JPMorgan Chase CEO Jamie Dimon should serve the public by marshaling the harsh lesson of his bank’s massive trading loss into support for stronger regulation, including a clearer Volcker Rule restriction on casino-style investments.

To date, however, JPMorgan has lobbied to stifle reform, through $1.6 million in campaign contributions for the 2012 election cycle, $9 million in direct lobbying expenditures/spending in 2011 and 2012, and dozens of meetings with regulators. 

In a 67-page letter sent to regulators on Feb. 13, JPMorgan devoted five pages to the need to protect the type of trade that led to the $2 billion loss reported May 10.

But Dimon’s recent statements and actions point to a “teachable moment.”  The once-venerated bank may have escaped the financial crisis in better shape than its peers due more to luck than skill.
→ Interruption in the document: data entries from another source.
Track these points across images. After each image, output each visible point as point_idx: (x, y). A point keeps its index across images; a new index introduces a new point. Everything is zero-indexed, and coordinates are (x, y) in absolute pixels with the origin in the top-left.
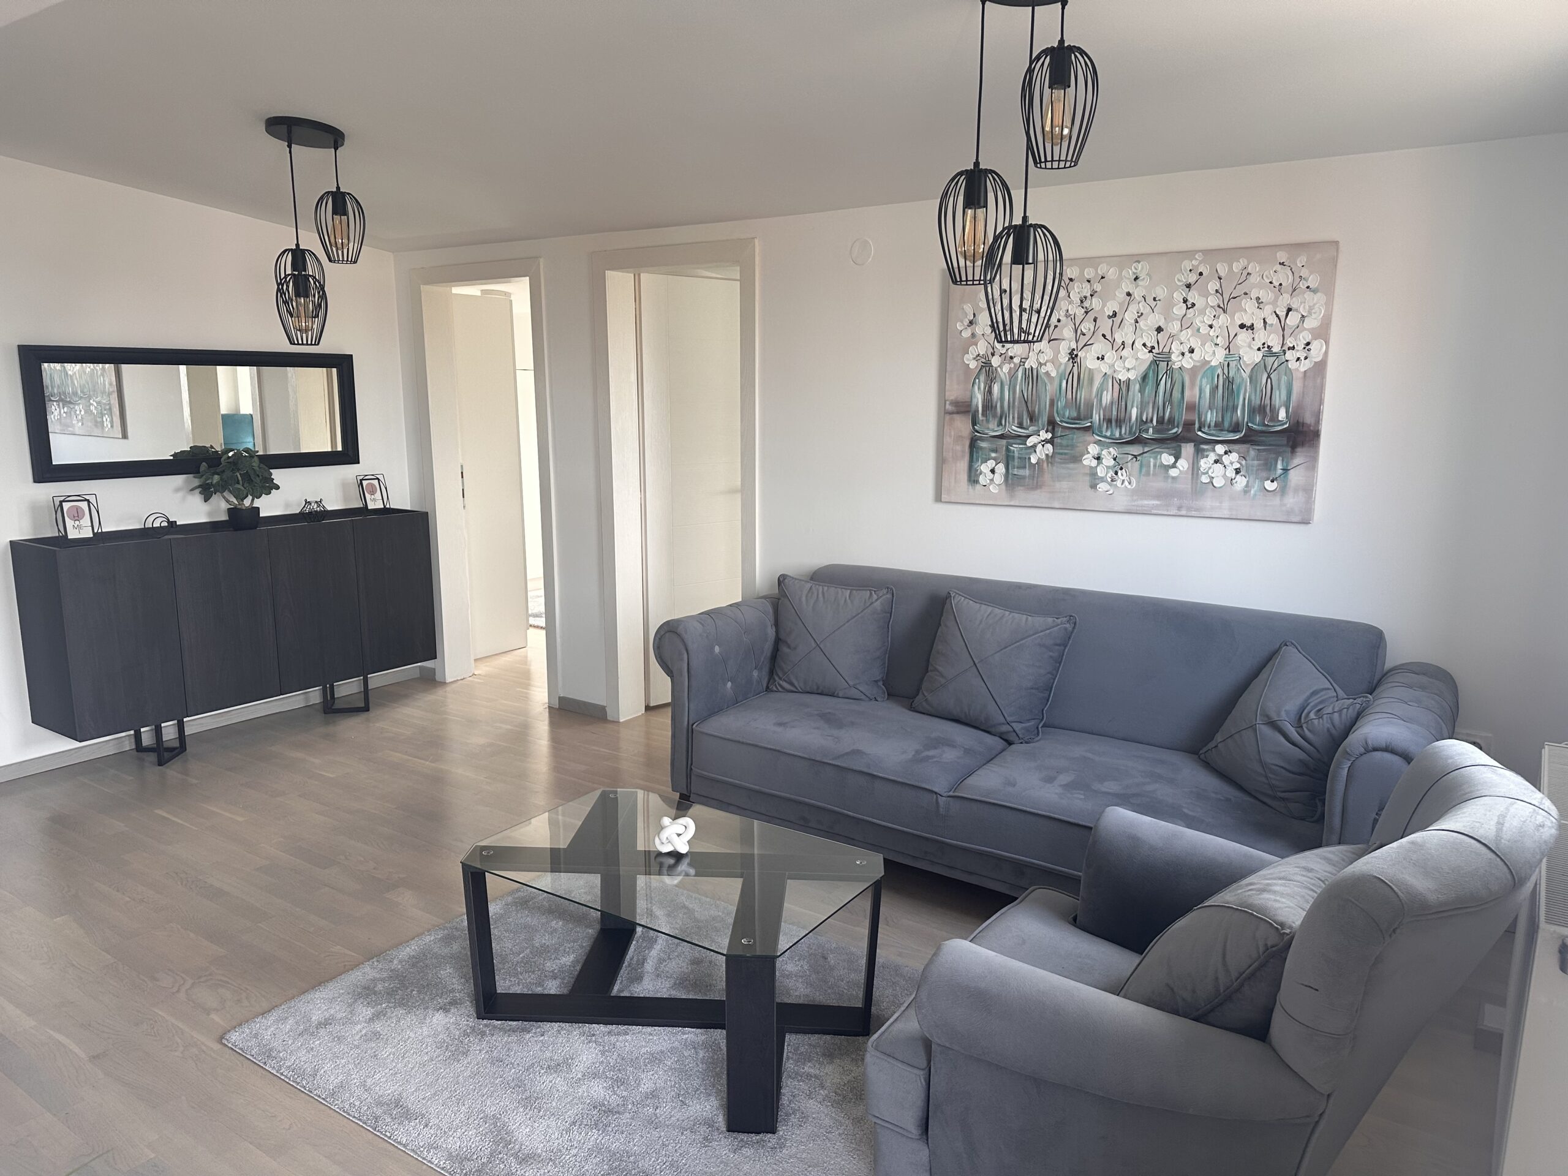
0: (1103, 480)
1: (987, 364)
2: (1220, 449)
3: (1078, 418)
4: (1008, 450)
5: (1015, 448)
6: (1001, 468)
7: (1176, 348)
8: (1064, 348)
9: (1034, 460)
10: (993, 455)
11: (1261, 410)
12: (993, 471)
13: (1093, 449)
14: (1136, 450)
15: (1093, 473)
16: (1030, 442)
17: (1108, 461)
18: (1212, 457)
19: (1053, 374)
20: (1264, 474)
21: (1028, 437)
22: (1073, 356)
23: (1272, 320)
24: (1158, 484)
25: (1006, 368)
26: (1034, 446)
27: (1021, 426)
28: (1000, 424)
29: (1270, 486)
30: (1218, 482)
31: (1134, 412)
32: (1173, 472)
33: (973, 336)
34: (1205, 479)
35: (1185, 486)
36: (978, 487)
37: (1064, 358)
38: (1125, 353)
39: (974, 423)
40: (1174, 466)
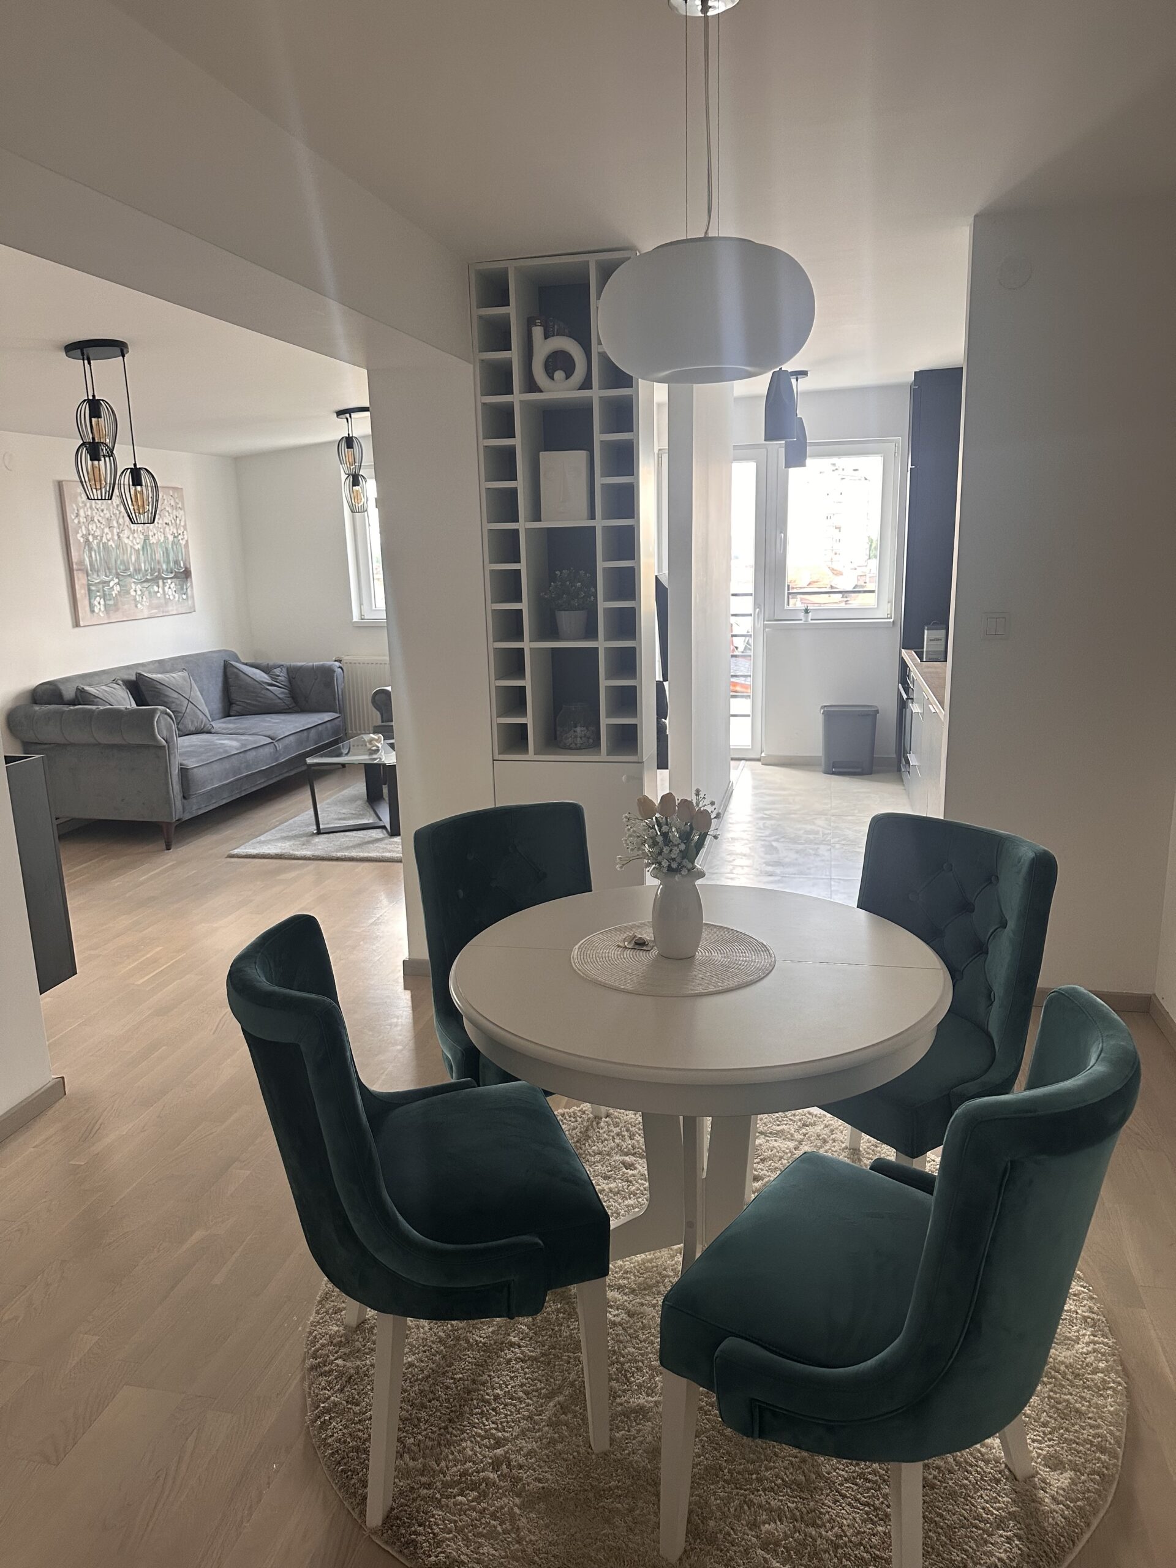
0: (138, 602)
1: (87, 541)
2: (169, 581)
3: (126, 570)
4: (104, 591)
5: (106, 588)
6: (102, 602)
7: (151, 534)
8: (115, 531)
9: (114, 595)
10: (98, 594)
11: (176, 562)
12: (99, 603)
13: (133, 586)
14: (146, 585)
15: (135, 600)
16: (112, 584)
17: (139, 592)
18: (168, 586)
19: (114, 546)
20: (182, 592)
21: (110, 582)
22: (119, 537)
23: (173, 521)
24: (155, 601)
25: (95, 541)
26: (113, 587)
27: (106, 576)
28: (98, 576)
29: (185, 597)
30: (172, 598)
31: (143, 565)
32: (159, 595)
33: (79, 522)
34: (167, 597)
35: (162, 601)
36: (95, 614)
37: (116, 538)
38: (136, 535)
39: (88, 575)
40: (158, 592)
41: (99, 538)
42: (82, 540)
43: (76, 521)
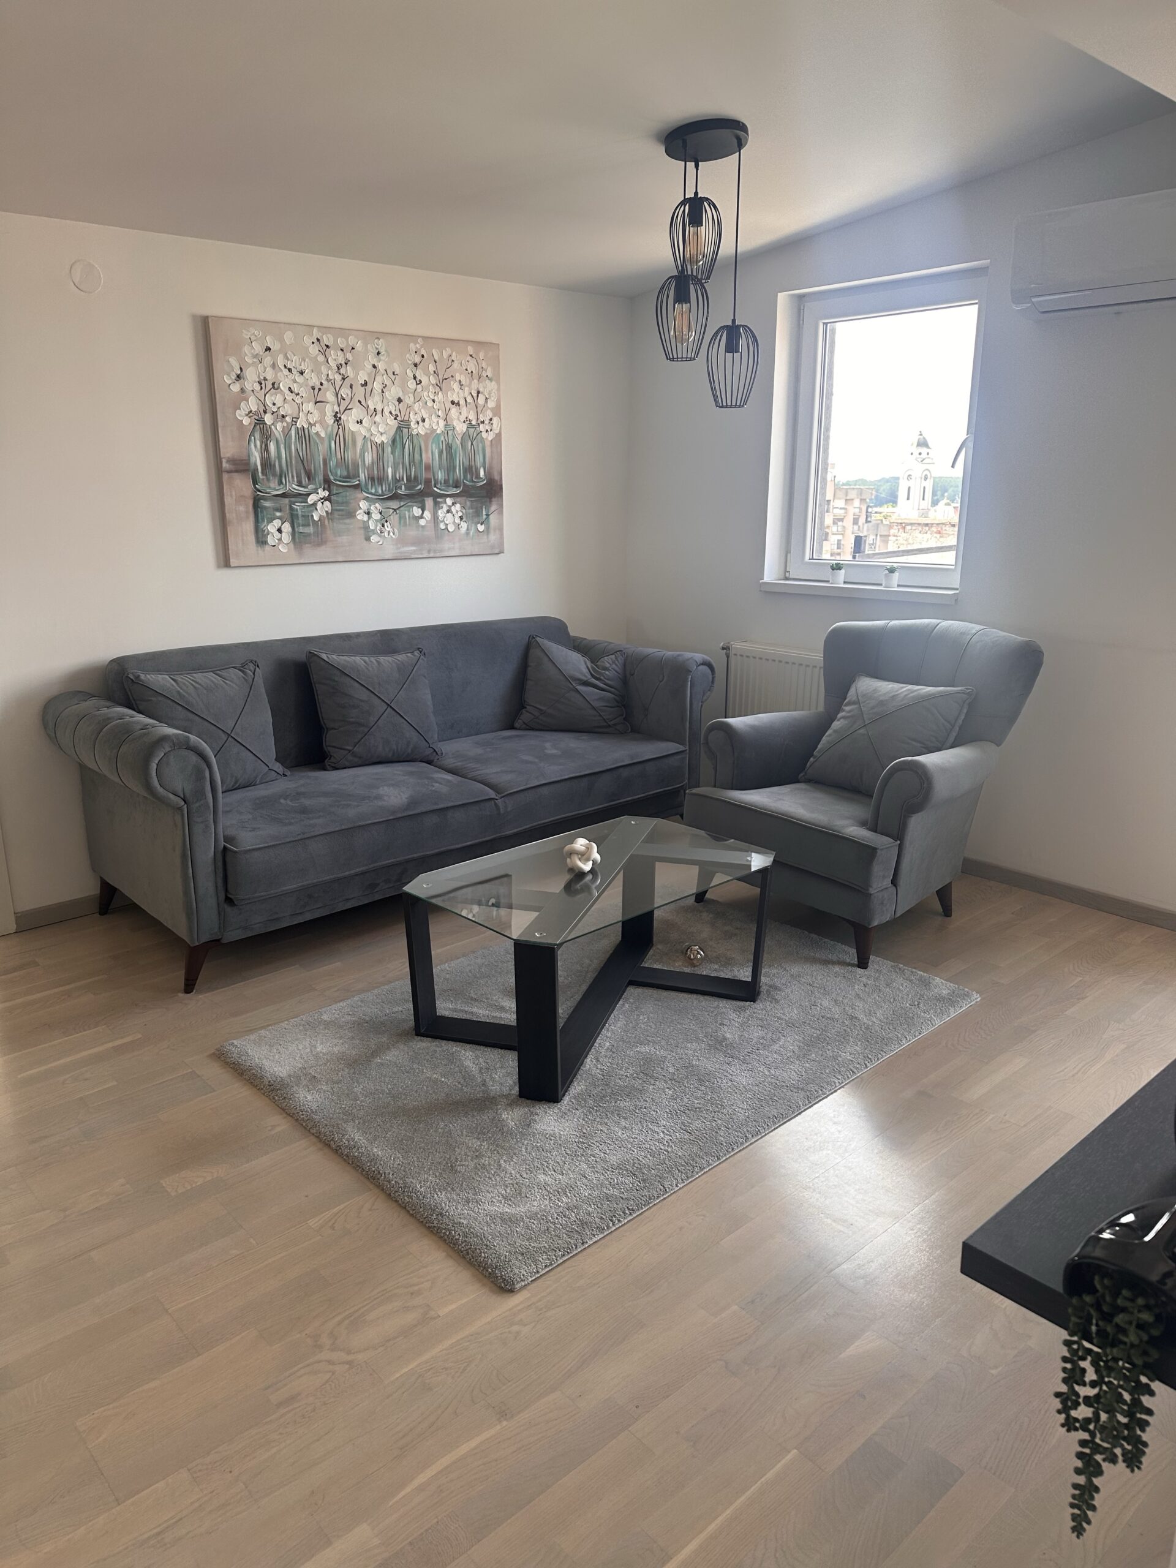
0: (374, 532)
1: (260, 422)
2: (449, 501)
3: (348, 477)
4: (291, 509)
5: (298, 506)
6: (286, 527)
7: (413, 418)
8: (329, 410)
9: (316, 518)
10: (278, 514)
11: (470, 470)
12: (280, 530)
13: (364, 505)
14: (394, 504)
15: (366, 528)
16: (312, 499)
17: (376, 516)
18: (445, 508)
20: (476, 520)
21: (309, 495)
22: (337, 419)
23: (469, 399)
24: (412, 533)
25: (279, 426)
26: (315, 504)
27: (300, 484)
28: (280, 483)
29: (481, 528)
30: (451, 528)
31: (390, 471)
32: (422, 522)
33: (242, 390)
34: (442, 526)
35: (430, 533)
36: (267, 548)
37: (330, 420)
38: (378, 418)
39: (255, 481)
40: (422, 517)
41: (288, 419)
42: (246, 421)
43: (236, 388)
In May, the firm terminated the chief investment officer, despite the fact that she had overseen the bank’s investments since 2005 and through the financial crisis. And Dimon acknowledged a failure of management when he said that the multibillion-dollar loss resulted from an “egregious” trade that was “badly conceived,” contradicting his earlier dismissal of criticism of the trade that he minimized as a “tempest in a teapot.” In addition, shareholders have devalued their collective estimation of the bank by $25 billion in market value, or more than 20 percent.

At the June 6 congressional hearing, U.S. Sen. Robert Menendez (D-N.J.) established that JPMorgan’s primary regulator, the Office of the Comptroller of the Currency (OCC), “screwed up” when it first examined the trade following news reports. Comptroller Thomas Curry testified that owing to his agency’s lapse, he has ordered “a critical self-review.” Sen. Menendez noted that the OCC has “a well-deserved reputation for being too cozy with the banks.”

The OCC and JPMorgan have been key obstacles to obtaining the strong prudential regulation that America deserves. It’s past time for them to stop obstructing reform. Americans are watching – but not with bated breath.